PROBLEM TO SOLVE: Scan the entries below. Return every line that includes "CIRCLE".

Collected data entries:
▼▼▼

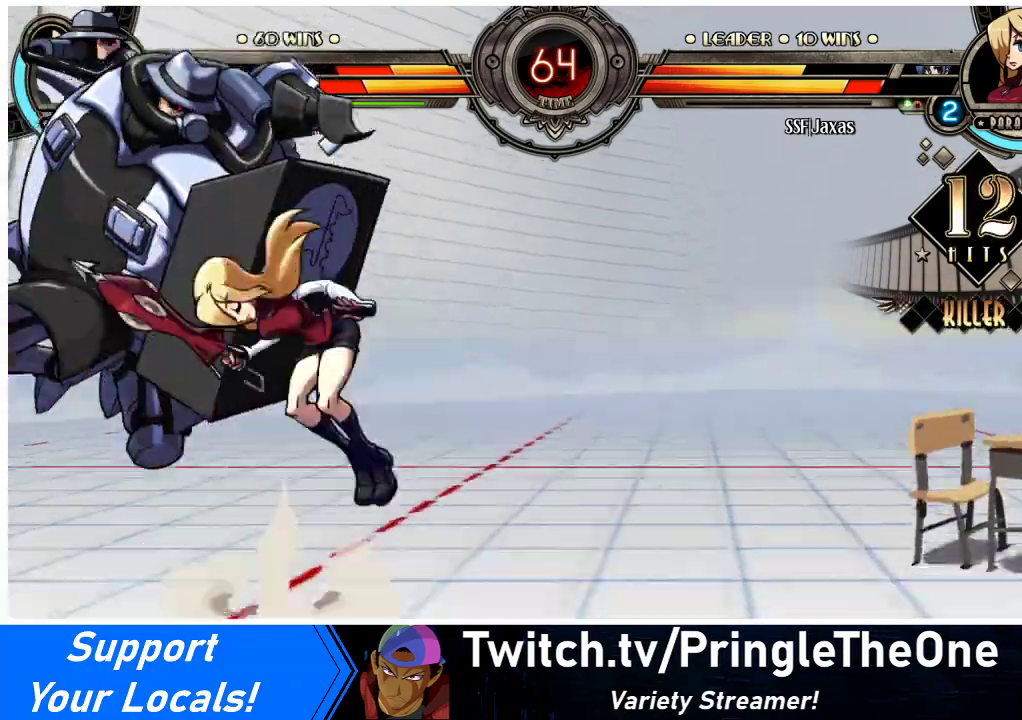
{"buttons": ["DPAD_LEFT"], "events": [[33, "CIRCLE", "down"], [67, "DPAD_UP", "up"], [100, "DPAD_LEFT", "up"], [133, "CIRCLE", "up"], [300, "DPAD_RIGHT", "down"], [367, "DPAD_RIGHT", "up"], [467, "DPAD_LEFT", "down"]]}
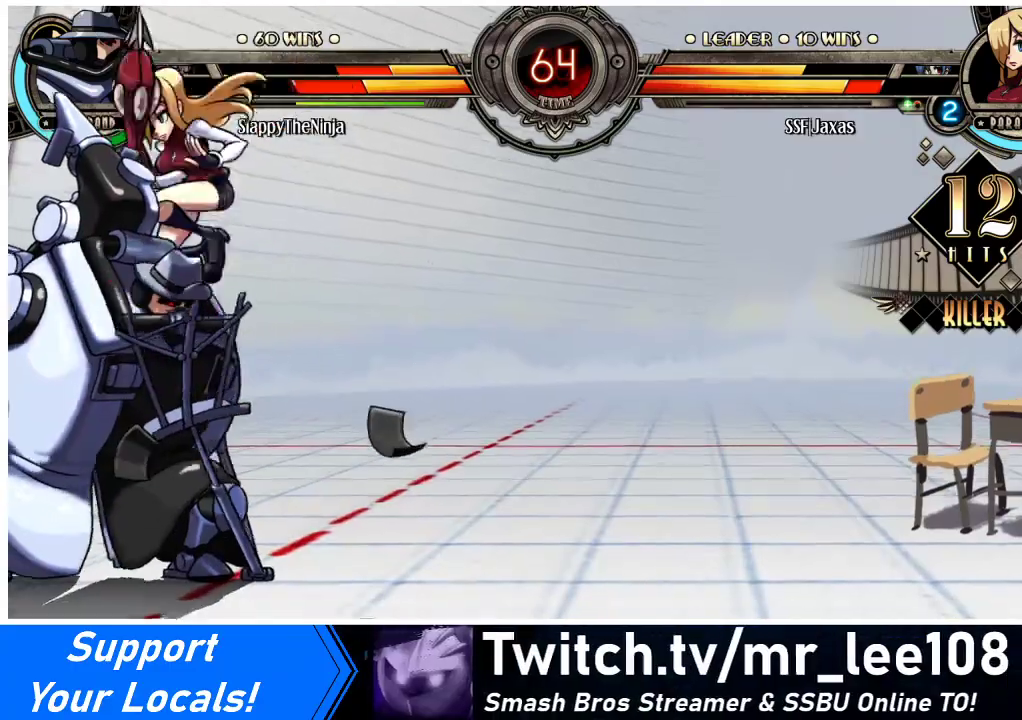
{"buttons": ["DPAD_LEFT"], "events": [[200, "CROSS", "down"], [200, "SQUARE", "down"], [367, "CROSS", "up"], [367, "SQUARE", "up"]]}
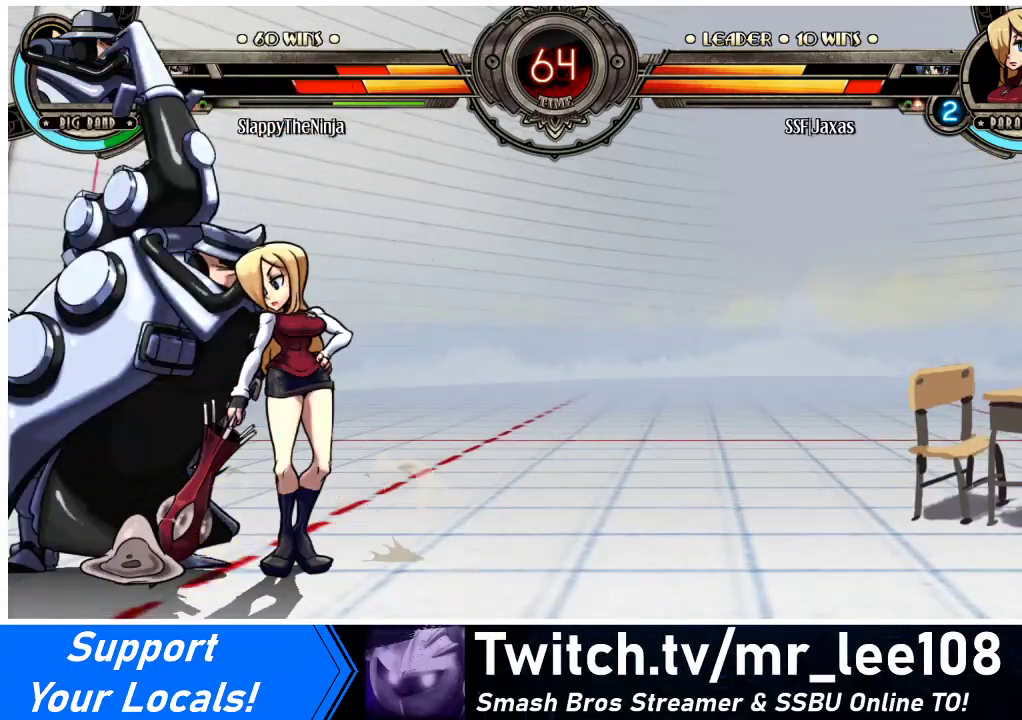
{"buttons": ["DPAD_RIGHT"], "events": [[33, "DPAD_LEFT", "up"], [33, "DPAD_RIGHT", "down"]]}
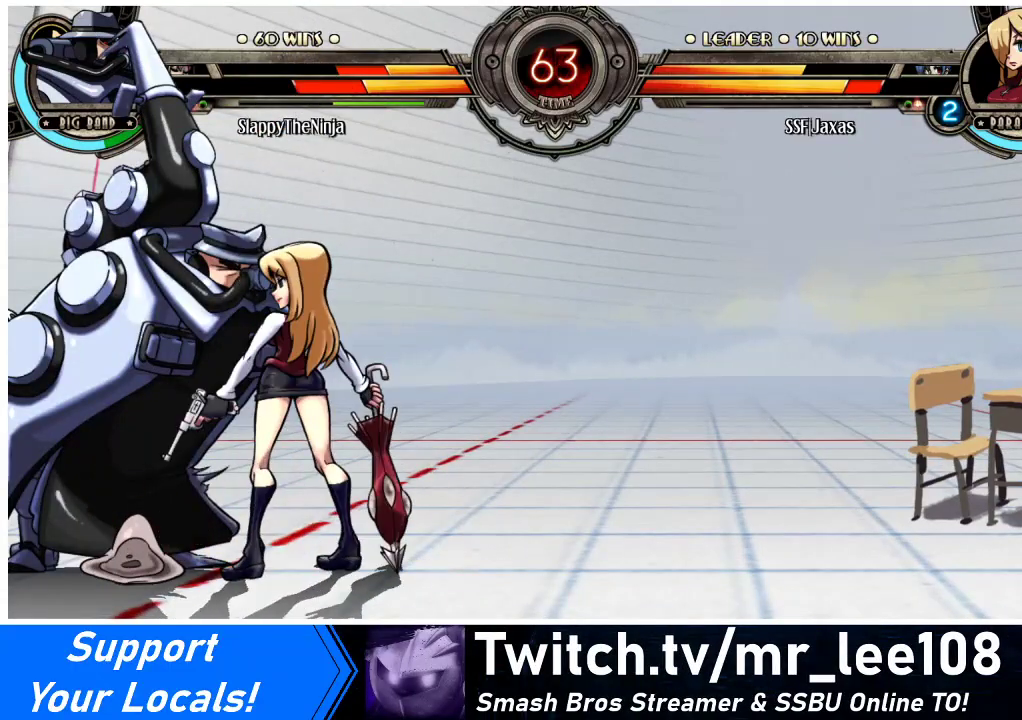
{"buttons": ["DPAD_DOWN"], "events": [[267, "DPAD_DOWN", "down"], [300, "DPAD_RIGHT", "up"]]}
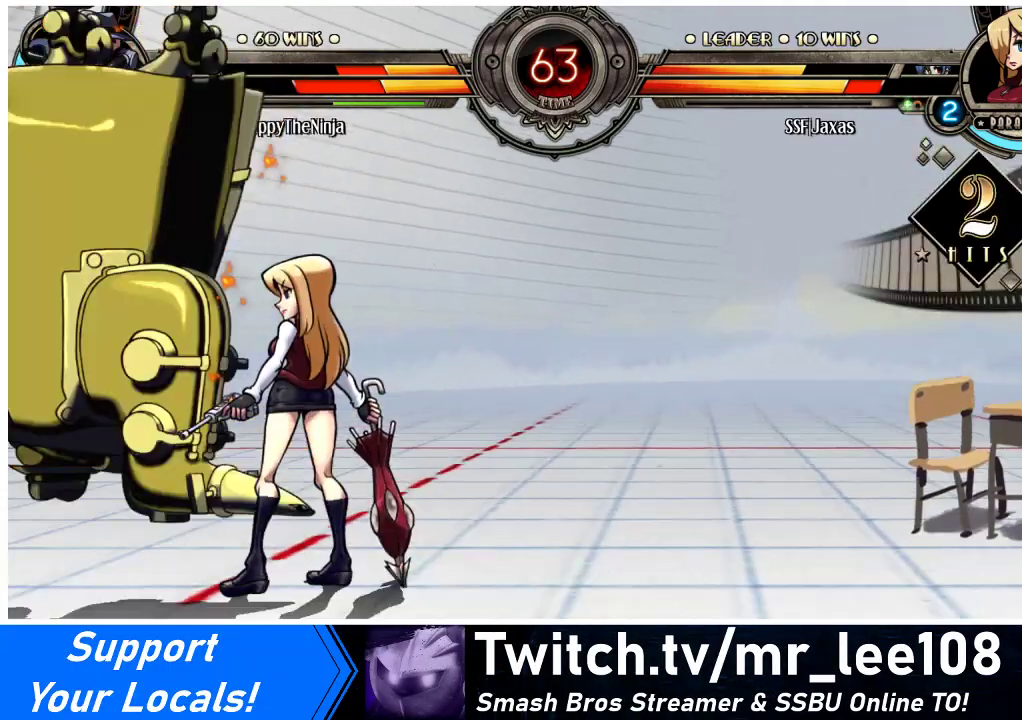
{"buttons": ["DPAD_DOWN"], "events": [[233, "CIRCLE", "down"], [433, "CIRCLE", "up"]]}
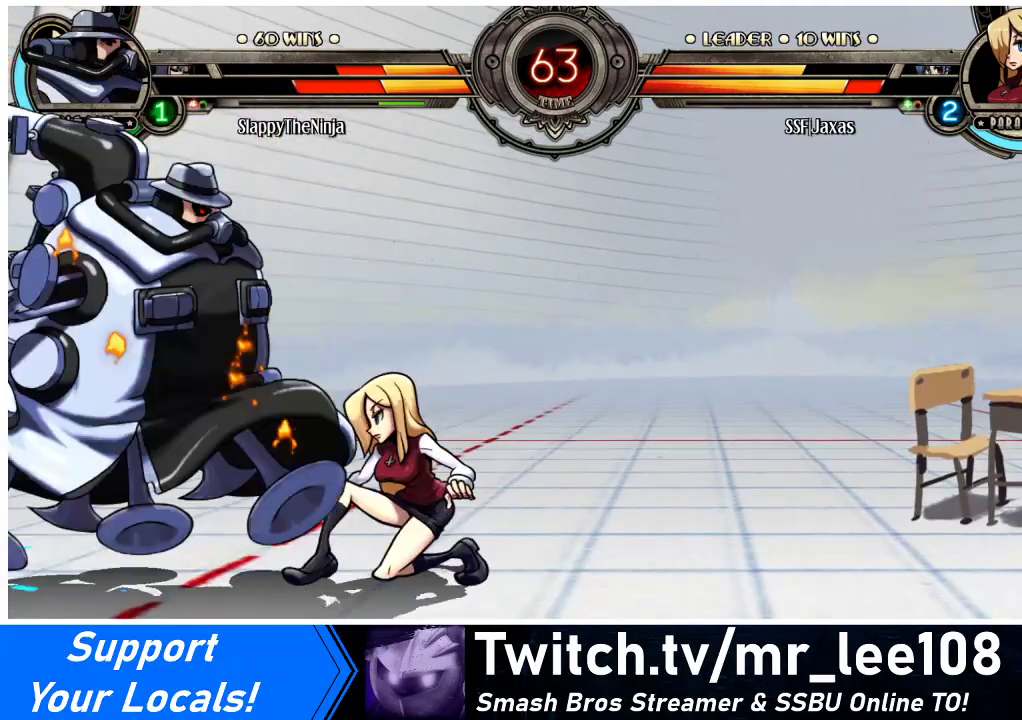
{"buttons": ["DPAD_UP", "DPAD_LEFT"], "events": [[67, "R1", "down"], [200, "R1", "up"], [400, "DPAD_LEFT", "down"], [467, "DPAD_DOWN", "up"], [467, "DPAD_UP", "down"]]}
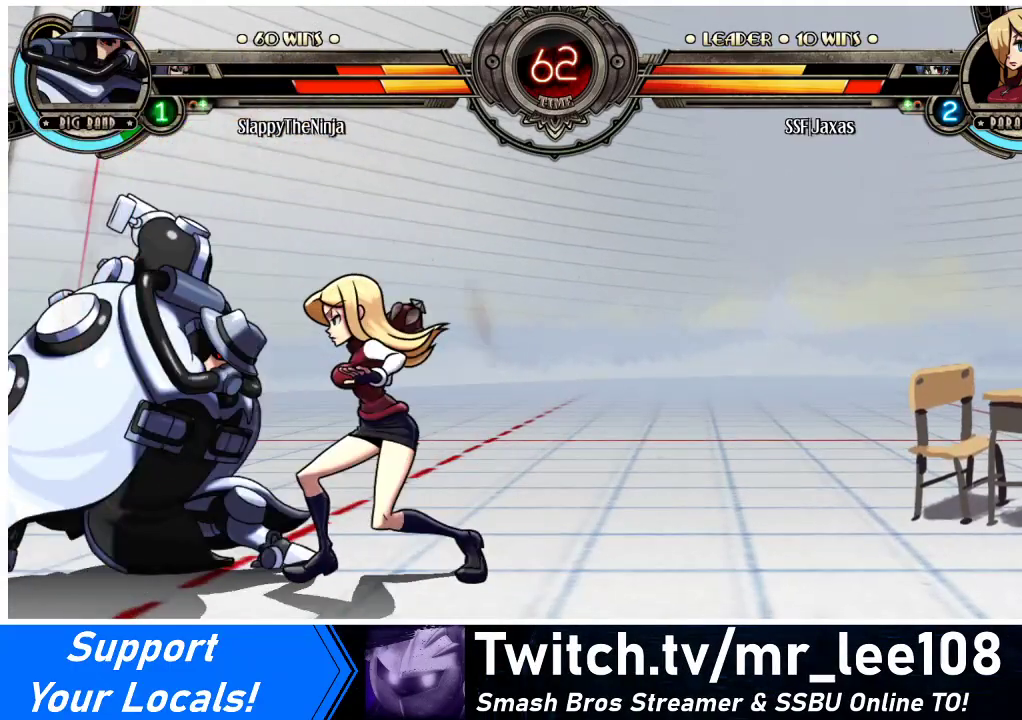
{"buttons": ["DPAD_DOWN", "DPAD_RIGHT"], "events": [[133, "DPAD_LEFT", "up"], [133, "DPAD_UP", "up"], [200, "DPAD_RIGHT", "down"], [233, "DPAD_DOWN", "down"]]}
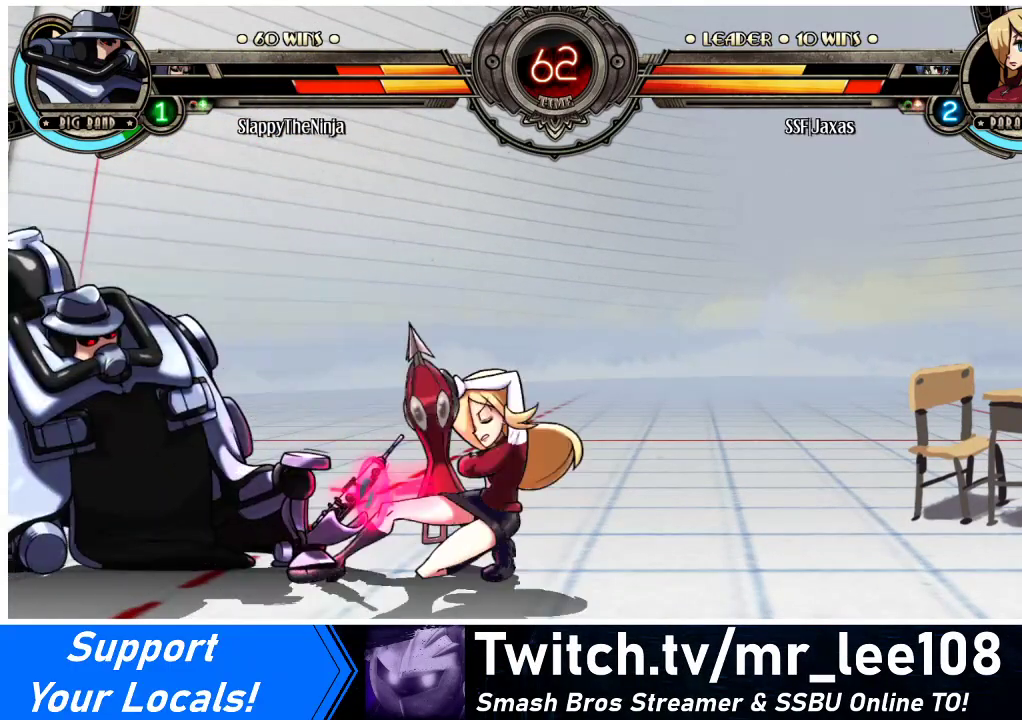
{"buttons": ["CROSS", "DPAD_DOWN", "DPAD_RIGHT"], "events": [[133, "CROSS", "down"], [233, "DPAD_RIGHT", "up"], [267, "CROSS", "up"], [333, "DPAD_RIGHT", "down"], [433, "CROSS", "down"]]}
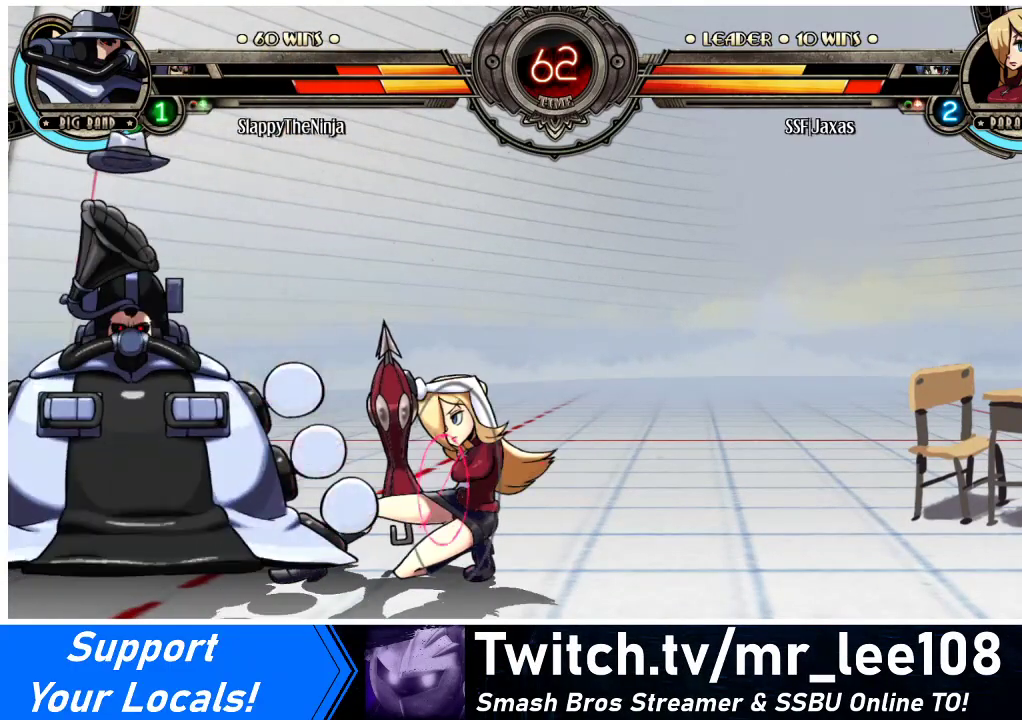
{"buttons": ["CIRCLE", "DPAD_DOWN"], "events": [[100, "CROSS", "up"], [267, "CROSS", "down"], [400, "DPAD_RIGHT", "up"], [433, "CROSS", "up"], [500, "CIRCLE", "down"]]}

▲▲▲

FINISHED EXERCISE:
{"buttons": ["DPAD_LEFT"], "events": [[33, "CIRCLE", "down"], [67, "DPAD_UP", "up"], [100, "DPAD_LEFT", "up"], [133, "CIRCLE", "up"], [300, "DPAD_RIGHT", "down"], [367, "DPAD_RIGHT", "up"], [467, "DPAD_LEFT", "down"]]}
{"buttons": ["DPAD_DOWN"], "events": [[233, "CIRCLE", "down"], [433, "CIRCLE", "up"]]}
{"buttons": ["CIRCLE", "DPAD_DOWN"], "events": [[100, "CROSS", "up"], [267, "CROSS", "down"], [400, "DPAD_RIGHT", "up"], [433, "CROSS", "up"], [500, "CIRCLE", "down"]]}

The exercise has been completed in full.